Царь нигилистов 3 (СИ)
Чтобы остаться в числе выживших, России надо принять конституцию. Иного пути нет.
В России будет конституционная монархия или не будет никакой.
У нас сейчас странно относятся к конституции: одни, как к волшебной палочке и панацее от всех болезней, другие, прямо-таки как к контракту с самим Сатаной.
Конституция — это бумажка. Ее можно написать, принять и забыть. В нее можно вносить поправки вплоть до полного отрицания окончательным текстом первоначального. Ее можно просто игнорировать. В нее можно вписать все, что угодно. Хоть королевские письма. Вы хотите оставить за собой право наказывать любого подданного по своему усмотрению без суда? Так впишите его в конституцию. Радикальные либералы, конечно, будут недовольны, а остальные съедят.
Главное, чтобы каждый мелкий столоначальник этого не мог.
Важна не столько конституция, сколько гражданские свободы и народное представительство.
Первые не так опасны, как кажется. В свободном обществе все говорят, что хотят, но никто никого не слушает.
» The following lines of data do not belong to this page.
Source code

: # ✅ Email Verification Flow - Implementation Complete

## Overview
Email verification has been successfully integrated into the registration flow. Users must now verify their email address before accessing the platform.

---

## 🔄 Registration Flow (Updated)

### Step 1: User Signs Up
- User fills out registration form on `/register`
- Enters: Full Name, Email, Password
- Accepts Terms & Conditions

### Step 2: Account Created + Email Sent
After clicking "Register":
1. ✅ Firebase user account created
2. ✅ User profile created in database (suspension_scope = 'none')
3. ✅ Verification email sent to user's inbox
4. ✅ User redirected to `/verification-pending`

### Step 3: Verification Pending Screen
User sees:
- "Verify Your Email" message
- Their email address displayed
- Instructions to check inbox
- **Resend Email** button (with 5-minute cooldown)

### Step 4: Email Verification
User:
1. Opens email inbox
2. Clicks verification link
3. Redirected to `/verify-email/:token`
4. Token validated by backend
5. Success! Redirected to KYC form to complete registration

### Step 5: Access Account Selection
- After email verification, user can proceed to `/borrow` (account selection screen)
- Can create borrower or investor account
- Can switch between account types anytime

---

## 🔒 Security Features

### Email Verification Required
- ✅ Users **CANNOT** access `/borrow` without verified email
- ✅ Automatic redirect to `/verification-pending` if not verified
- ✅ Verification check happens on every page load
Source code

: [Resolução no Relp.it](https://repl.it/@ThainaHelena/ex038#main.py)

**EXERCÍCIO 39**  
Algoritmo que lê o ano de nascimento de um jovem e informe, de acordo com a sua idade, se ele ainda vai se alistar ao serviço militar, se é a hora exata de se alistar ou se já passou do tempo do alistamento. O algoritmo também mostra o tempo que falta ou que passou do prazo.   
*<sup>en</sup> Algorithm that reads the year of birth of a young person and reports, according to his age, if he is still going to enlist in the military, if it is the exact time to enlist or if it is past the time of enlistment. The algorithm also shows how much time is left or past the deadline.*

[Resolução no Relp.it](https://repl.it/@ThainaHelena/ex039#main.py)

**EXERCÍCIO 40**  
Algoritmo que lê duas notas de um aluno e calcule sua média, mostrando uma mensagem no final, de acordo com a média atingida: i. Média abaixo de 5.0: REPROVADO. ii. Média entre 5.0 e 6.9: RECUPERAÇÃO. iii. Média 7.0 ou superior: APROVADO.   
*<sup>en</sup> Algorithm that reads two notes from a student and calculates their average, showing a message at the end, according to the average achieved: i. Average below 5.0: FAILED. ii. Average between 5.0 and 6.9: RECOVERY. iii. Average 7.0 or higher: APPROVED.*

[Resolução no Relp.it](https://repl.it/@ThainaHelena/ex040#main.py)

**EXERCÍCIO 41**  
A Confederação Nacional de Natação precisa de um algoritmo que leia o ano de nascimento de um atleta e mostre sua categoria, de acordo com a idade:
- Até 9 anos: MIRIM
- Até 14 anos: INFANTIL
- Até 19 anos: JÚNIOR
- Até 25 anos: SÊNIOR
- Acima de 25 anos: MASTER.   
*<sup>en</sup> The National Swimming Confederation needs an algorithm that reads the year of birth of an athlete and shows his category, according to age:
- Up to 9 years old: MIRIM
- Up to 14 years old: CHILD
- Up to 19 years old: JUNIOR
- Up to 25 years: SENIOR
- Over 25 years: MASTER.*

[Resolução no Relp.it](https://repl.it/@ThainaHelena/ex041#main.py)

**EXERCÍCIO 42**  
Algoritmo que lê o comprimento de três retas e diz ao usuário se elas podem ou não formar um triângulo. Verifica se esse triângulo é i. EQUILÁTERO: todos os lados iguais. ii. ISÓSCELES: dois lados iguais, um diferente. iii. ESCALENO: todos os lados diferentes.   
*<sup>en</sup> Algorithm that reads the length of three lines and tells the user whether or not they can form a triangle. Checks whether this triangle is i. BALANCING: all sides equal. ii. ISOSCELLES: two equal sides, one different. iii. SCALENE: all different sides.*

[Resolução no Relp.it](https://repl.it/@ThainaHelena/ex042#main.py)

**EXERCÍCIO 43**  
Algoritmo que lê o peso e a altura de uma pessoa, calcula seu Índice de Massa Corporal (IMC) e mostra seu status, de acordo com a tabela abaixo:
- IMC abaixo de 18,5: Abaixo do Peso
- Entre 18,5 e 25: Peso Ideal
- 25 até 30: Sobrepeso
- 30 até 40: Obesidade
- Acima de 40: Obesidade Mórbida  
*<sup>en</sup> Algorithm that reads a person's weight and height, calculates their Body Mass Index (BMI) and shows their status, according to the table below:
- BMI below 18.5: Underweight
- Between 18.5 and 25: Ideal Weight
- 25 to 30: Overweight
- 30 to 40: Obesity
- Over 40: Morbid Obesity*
Лучший способ помочь распространению информации — это запретить ее.
А народное представительство — это обратная связь и возможность разделить ответственность за непопулярные решения. Это понял Людовик 16-й, когда созвал Генеральные штаты, чтобы поднять налоги. Да, плохо кончил. Потому что нельзя разделить ответственность, не разделив прав.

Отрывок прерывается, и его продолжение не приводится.